Apple Inc. (NASDAQ:AAPL) had the Street in pandemonium ahead of yesterday evening’s first fiscal quarter- one which ranks as one of the tech titan’s “most feared prints” in a while, GBH Insights analyst Daniel Ives wagers.
Yet, it appears some fears have been relieved, as the analyst bets the first fiscal quarter results posted were “good enough”- including a revenue beat for the tech titan. Though the company came up short on iPhone unit shipment expectations, average selling prices (ASP) yielded an outclass- a nice offset. Even the second fiscal quarter did not meet bearish warnings, faring better than ominously predicted. It appears rumors of less-than-stellar iPhone X demand heading into the print did not hit Apple’s short-term guide like bears had been anticipating.
Now that the “band-aid” has been torn off, the analyst reiterates a Highly Attractive rating on AAPL stock with a price target of $205, which implies a close to 21% upside from current levels. (To watch Ives’ track record, click here)
For the first fiscal quarter, Apple reported $88.29 billion in total revenues and $3.85 in pro forma EPS, outclassing the Street’s forecast of $87.5 billion, but aligning with EPS expectations. For context, the big Apple had set a guide between $84 and $87 billion.
Ives notes, “strong iPhone demand was front and center in the quarter with the release of iPhone X and follow through demand from iPhone 8/8+. That said, iPhone shipments of 77.3 billion came in below the steadily climbing Street number of 80 million units with ASPs of $796 coming in well ahead of ASP expectations of $756, neutralizing the unit miss. Overall, services revenues of $8.47 billion came in below the Street’s $8.67 billion estimate as this continues to be a major growth driver for Cook & Co. over the coming years with our expectations that this revenue stream could be $50 billion by 2020 and we believe a slight miss this quarter is a blip on the radar. Importantly, Apple plans to reduce its net cash to “roughly zero” which means major buybacks and dividends are on the way for shareholders as the repatriation party is now in full gear with Cook leading the charge, a major positive for shares in our opinion.”
The big showstopper of the evening turned to the highly awaited second fiscal quarter guide, where Apple calls for $61 billion in revenue- a leap from the apprehensive $59 billion to $60 billion “whisper numbers that bears were clawing to,” Ives points out. Yet, Apple did underperform the Street’s $65.4 billion, although this is a guidance chop “already well telegraphed through supply chain data points out of Asia.” Gross margins hit 38% to 38.5%, which essentially mirrors consensus estimates- but Ives acknowledges a slight downturn priced into the stock “already.”

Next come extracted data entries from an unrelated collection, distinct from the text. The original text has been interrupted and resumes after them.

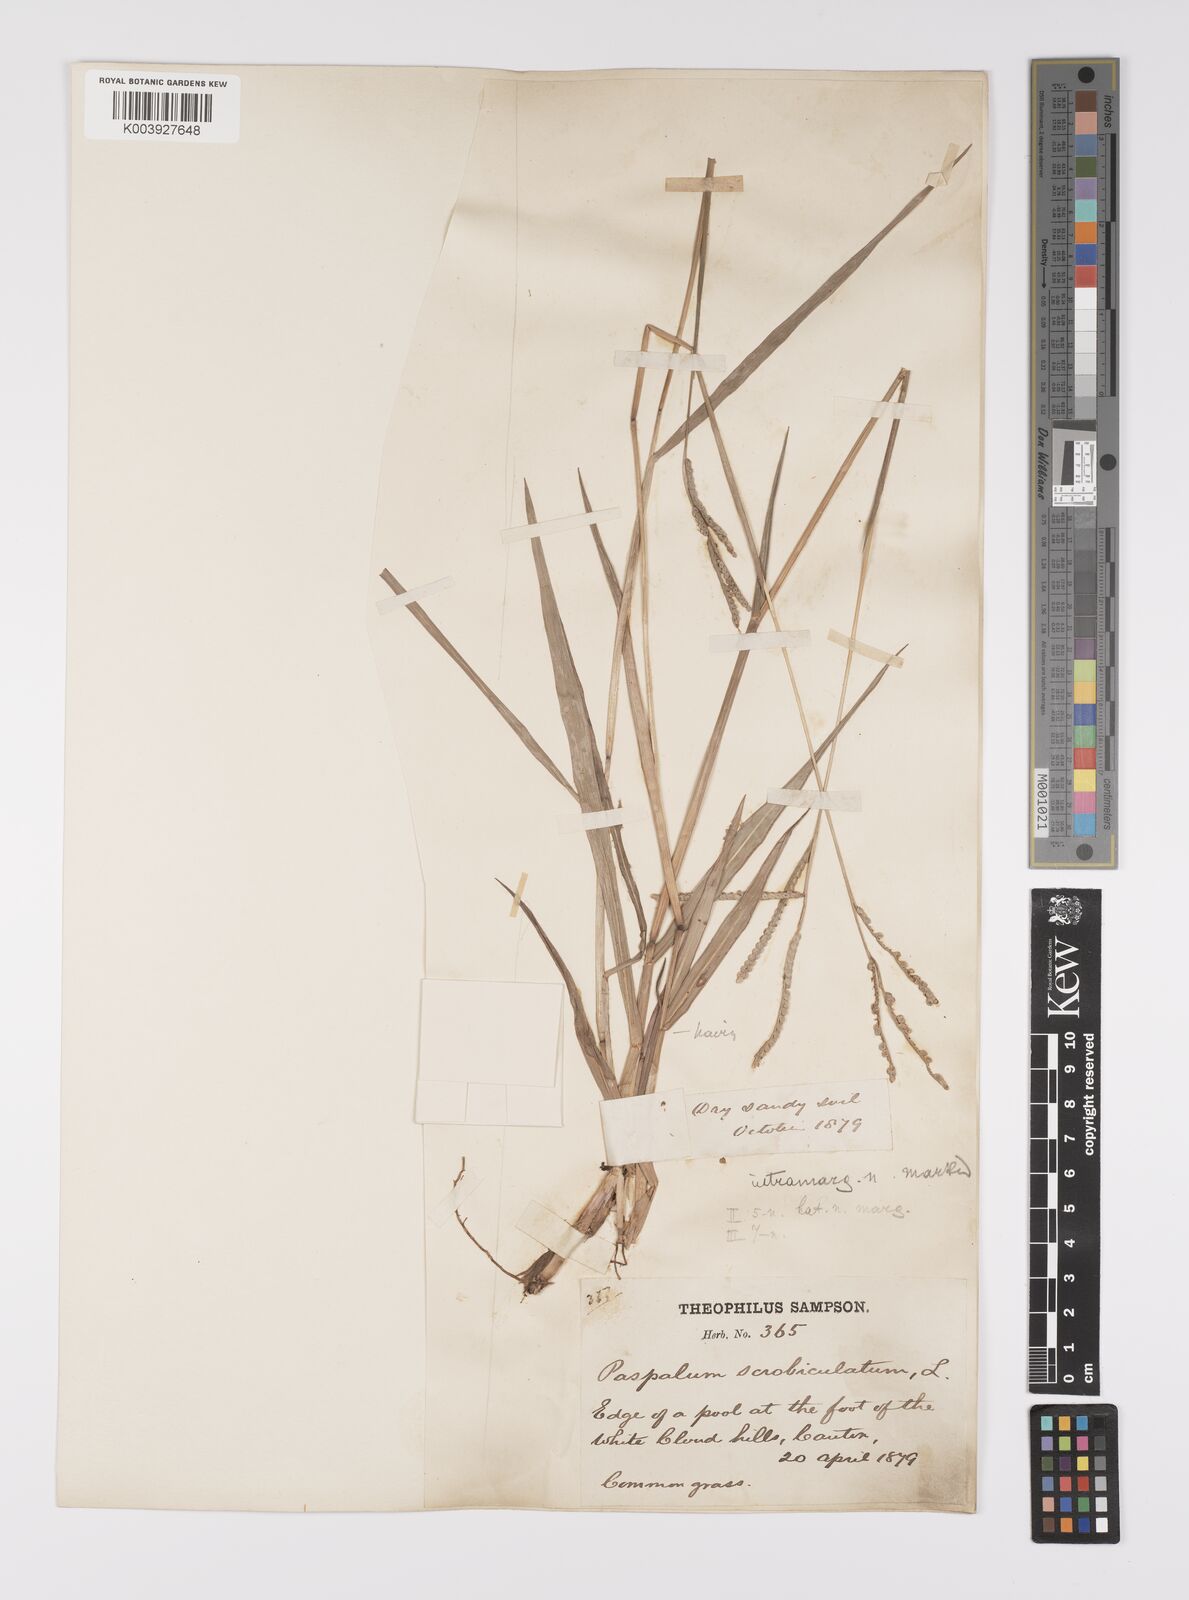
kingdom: Plantae
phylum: Tracheophyta
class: Liliopsida
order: Poales
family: Poaceae
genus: Paspalum
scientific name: Paspalum scrobiculatum
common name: Kodo millet
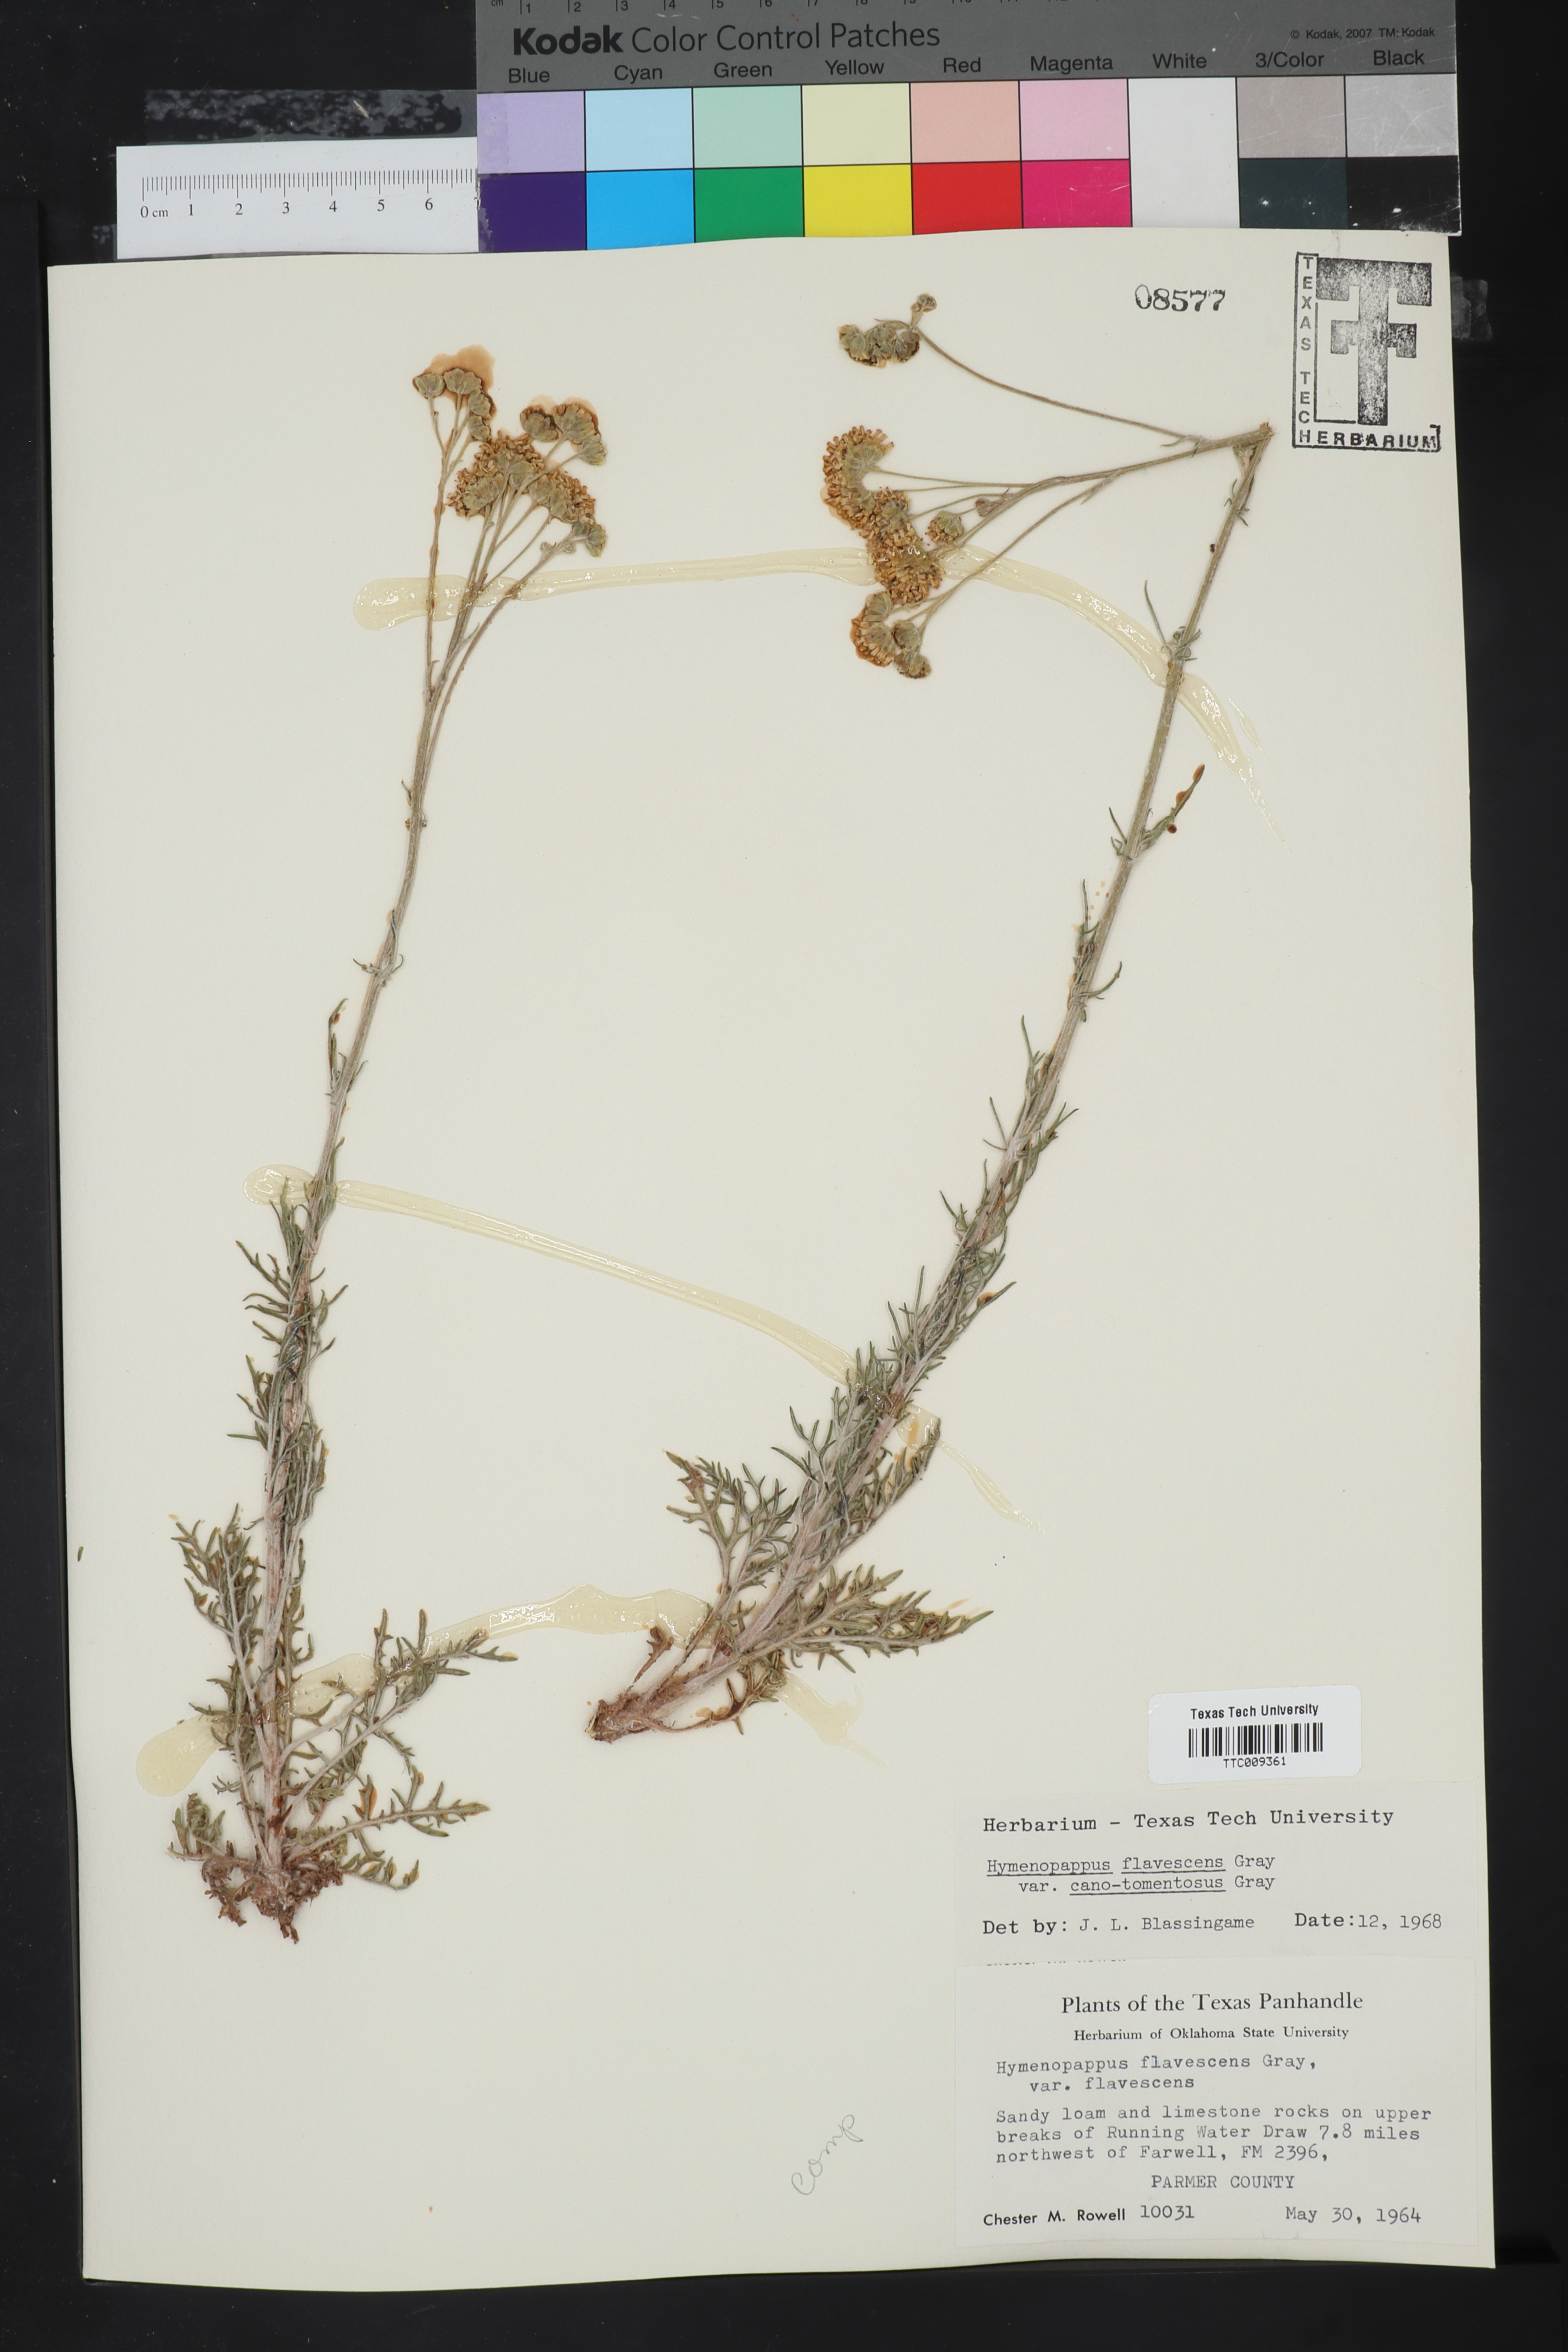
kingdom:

Looking ahead for full year fiscal 2018, the analyst projects Apple will no longer hit 255 million, scaling back to 235 to 240 million units. All the same, Ives has full confidence in this titan, anticipating the empire can steer its way through short-term headwind pressures and come forward with an even more robust tale of fundamentals closing out the new year.
Ives makes a bullish case here, boiling down his upbeat sentiment into the following growth drivers paving the way for Apple’s success: better than anticipated ASPs; a push-back of around 15 to 20 million iPhones from fiscal 2018 into fiscal 2019; advantages from repatriation as well as buyback prospects; various new device launches “on the horizon;” as well as the China gains factor (hinting at indications of “renewed growth” opportunities). To put it bluntly, the “window of opportunity” is clear and open from where this analyst is standing.
TipRanks highlights a mostly bullish camp roaring through Wall Street on this tech titan’s empire. Based on 30 analysts polled in the last 3 months, 19 rate a Buy on Apple stock while 11 maintain a Hold. Worthy of note, the 12-month average price target of $193.72 suggests a substantial upside potential of 15% from where the stock is currently trading.